Sialic acid‐like molecules in motility, biofilm formation, and systemic pathogenesis by the seafood‐borne pathogen Vibrio vulnificus (LB144)

Abstract

Sialic acids are found on all vertebrate cell surfaces. Dozens of pathogens have evolved a variety of ways to mask themselves with sialic acids, which can promote bloodstream survival of pathogens via multiple mechanisms. Many other bacterial pathogens synthesize sialic acid‐like molecules to decorate lipopolysaccharides or flagella; however, the role(s) of sialic acid‐like molecules in the bloodstream have not been investigated.

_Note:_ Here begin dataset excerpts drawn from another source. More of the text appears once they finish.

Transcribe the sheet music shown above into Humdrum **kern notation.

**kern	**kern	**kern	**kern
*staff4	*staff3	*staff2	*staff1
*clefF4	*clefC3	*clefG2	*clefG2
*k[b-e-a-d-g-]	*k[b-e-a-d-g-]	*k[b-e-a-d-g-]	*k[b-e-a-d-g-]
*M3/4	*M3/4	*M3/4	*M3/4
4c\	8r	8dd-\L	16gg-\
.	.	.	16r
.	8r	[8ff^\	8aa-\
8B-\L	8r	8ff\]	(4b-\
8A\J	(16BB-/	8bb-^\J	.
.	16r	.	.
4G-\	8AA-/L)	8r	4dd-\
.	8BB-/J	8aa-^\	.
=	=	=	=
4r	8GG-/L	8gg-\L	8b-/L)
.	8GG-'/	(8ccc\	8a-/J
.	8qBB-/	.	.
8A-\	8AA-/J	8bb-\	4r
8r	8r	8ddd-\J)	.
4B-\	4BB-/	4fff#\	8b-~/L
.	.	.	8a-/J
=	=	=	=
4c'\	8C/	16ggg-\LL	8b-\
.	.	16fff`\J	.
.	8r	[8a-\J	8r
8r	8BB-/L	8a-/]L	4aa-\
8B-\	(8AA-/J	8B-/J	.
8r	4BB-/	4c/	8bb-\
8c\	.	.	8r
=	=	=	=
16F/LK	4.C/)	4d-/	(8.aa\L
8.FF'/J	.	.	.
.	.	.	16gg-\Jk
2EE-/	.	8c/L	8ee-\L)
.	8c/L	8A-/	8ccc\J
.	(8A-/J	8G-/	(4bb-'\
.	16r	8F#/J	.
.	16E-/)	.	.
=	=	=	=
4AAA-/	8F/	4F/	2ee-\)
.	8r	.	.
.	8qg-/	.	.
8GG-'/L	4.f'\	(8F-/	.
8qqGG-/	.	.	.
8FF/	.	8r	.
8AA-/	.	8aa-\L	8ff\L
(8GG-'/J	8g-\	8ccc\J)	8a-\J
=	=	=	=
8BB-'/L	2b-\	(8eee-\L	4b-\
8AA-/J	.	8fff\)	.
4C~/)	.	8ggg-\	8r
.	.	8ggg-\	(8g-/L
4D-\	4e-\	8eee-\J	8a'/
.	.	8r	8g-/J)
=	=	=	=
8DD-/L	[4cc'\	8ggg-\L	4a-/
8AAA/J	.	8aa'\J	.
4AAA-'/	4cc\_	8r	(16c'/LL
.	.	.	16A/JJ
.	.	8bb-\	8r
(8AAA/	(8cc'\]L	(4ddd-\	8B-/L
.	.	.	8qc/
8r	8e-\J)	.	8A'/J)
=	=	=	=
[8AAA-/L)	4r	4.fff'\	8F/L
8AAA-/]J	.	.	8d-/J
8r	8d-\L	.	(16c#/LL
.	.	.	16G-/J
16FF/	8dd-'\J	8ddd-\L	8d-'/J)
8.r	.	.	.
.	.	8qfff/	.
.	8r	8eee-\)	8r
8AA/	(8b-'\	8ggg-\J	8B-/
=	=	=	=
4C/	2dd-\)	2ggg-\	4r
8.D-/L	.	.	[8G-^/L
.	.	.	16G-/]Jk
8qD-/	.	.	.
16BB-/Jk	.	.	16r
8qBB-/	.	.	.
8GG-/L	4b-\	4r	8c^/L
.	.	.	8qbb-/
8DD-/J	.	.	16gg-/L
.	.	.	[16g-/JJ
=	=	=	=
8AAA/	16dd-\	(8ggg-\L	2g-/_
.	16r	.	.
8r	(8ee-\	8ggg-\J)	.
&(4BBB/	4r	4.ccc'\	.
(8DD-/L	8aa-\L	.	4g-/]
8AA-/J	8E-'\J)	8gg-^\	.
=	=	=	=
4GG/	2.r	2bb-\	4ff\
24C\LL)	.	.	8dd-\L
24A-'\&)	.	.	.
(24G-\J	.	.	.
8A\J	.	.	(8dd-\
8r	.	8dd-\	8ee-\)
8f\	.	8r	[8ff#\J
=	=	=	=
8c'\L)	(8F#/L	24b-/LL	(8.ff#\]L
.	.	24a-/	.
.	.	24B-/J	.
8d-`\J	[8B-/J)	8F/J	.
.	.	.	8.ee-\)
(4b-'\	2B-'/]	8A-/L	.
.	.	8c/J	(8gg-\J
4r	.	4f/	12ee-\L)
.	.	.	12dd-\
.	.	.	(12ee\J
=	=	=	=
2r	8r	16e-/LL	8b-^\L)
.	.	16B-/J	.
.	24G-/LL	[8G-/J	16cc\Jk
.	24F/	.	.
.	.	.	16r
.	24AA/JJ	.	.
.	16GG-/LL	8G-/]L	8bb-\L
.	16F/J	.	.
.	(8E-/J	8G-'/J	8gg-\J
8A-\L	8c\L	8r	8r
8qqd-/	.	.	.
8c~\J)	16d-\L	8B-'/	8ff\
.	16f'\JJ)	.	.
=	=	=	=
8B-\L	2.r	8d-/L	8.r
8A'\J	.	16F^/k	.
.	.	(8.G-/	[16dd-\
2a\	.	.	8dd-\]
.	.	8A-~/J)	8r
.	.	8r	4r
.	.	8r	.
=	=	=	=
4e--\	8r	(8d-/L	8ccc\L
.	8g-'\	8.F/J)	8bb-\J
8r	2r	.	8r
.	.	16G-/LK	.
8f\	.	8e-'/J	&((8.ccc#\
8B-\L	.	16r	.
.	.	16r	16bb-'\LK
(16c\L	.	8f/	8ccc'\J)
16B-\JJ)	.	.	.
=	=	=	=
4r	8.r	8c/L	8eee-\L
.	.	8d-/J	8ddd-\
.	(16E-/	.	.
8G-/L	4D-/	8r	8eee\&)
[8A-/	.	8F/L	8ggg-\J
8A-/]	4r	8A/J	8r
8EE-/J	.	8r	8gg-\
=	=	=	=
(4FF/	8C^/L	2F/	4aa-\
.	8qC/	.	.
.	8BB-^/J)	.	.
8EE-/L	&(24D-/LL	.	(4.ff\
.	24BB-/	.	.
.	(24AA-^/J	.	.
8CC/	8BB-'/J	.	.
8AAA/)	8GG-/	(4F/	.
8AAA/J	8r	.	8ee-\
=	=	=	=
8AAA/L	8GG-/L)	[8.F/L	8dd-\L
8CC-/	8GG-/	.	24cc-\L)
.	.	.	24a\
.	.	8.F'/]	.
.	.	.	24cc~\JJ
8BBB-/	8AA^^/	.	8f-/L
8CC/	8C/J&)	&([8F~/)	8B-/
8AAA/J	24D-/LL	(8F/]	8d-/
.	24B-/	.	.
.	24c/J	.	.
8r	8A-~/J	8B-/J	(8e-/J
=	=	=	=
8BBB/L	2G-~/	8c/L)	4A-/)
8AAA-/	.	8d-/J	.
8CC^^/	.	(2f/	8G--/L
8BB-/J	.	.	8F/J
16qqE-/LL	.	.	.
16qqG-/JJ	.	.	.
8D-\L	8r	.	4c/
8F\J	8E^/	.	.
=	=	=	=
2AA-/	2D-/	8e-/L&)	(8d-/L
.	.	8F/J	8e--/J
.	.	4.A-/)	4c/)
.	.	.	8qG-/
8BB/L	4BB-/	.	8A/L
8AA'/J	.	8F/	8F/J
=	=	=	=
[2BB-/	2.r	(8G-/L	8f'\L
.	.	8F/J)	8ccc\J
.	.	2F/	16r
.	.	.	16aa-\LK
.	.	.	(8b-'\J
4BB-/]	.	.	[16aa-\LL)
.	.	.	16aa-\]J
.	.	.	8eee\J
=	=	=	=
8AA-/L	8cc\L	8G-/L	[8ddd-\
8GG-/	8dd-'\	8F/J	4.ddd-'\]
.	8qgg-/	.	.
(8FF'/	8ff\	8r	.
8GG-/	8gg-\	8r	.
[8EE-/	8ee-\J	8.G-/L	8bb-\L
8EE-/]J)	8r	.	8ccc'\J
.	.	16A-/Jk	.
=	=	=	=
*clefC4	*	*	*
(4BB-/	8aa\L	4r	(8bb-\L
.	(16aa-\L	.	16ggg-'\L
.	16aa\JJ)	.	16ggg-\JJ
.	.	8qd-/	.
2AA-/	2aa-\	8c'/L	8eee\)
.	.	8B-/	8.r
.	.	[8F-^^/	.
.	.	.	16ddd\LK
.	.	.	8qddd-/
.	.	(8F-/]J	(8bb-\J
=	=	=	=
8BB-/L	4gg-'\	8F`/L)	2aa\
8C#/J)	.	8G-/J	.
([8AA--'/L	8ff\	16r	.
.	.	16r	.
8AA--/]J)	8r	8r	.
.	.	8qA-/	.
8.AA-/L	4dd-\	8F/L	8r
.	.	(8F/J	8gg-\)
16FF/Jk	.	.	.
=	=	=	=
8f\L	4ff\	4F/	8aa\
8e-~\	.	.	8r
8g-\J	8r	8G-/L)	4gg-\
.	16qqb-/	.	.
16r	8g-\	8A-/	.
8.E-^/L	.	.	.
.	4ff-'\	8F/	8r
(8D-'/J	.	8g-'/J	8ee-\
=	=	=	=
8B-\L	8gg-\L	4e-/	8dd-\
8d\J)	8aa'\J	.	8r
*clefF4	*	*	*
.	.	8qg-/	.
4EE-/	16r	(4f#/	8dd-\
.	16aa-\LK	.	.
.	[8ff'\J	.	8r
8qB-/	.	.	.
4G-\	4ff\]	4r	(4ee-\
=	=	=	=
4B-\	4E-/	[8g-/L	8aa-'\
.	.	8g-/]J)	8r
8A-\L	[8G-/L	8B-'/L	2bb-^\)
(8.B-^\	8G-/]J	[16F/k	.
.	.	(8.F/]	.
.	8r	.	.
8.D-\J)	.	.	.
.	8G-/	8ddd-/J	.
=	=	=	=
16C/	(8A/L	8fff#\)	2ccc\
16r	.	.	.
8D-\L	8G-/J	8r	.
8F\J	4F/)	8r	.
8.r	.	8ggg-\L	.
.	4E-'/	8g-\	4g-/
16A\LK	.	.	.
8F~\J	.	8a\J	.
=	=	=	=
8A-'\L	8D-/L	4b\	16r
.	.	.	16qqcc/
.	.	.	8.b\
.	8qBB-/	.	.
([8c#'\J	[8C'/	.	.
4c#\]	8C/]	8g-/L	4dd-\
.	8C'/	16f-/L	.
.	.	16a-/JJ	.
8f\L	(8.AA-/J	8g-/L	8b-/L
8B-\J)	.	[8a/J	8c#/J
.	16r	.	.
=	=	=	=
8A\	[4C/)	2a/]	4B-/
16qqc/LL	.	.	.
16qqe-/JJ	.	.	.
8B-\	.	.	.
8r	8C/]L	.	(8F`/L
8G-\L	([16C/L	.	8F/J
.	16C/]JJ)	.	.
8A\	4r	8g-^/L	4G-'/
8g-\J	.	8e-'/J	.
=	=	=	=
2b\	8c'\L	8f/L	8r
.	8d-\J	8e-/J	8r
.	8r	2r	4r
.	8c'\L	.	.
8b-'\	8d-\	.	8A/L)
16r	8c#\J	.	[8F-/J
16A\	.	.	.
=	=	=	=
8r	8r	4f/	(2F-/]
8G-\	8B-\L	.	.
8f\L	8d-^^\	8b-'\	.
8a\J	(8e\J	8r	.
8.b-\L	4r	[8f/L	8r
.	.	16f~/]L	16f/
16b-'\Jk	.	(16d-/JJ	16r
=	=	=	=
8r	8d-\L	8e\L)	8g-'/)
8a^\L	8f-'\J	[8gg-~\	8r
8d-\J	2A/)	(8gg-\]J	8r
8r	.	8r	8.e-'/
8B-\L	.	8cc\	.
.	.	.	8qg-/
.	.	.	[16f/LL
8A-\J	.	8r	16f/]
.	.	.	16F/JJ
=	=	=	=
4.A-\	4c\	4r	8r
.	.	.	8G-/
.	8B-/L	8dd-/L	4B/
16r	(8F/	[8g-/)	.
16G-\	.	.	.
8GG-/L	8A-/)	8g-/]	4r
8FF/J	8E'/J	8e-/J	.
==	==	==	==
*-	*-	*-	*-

Vibrio vulnificus is a seafood‐borne pathogen and a leading cause of food‐related death in the U.S. because of its ability to quickly access the host bloodstream. However, virtually nothing is known about how this organism persists in the systemic vasculature. We previously showed that many clinical isolates of Vibrio vulnificus express high levels of sialic acid‐like molecules (di‐N‐acetylated nonulosonic acids or NulOs). Here we elucidate the genetic basis of NulO biosynthesis in V. vulnificus and, using an isogenic in‐frame deletion of the putative NulO synthase gene nab2, we demonstrate a vital role for these molecules in systemic virulence of V. vulnificus. The data show that V. vulnificus LPS are adorned with NulO residues and that expression of these molecules is required for optimal biofilm formation, motility and flagellar expression. Competition experiments in a mouse model of septecemia revealed a striking 500‐fold survival advantage of the WT versus nab2 strain. In summary, these data demonstrate several biological functions of sialic acid‐like molecules in V. vulnificus and provide the first molecular explanation for how members of this species cause life‐threatening systemic infections.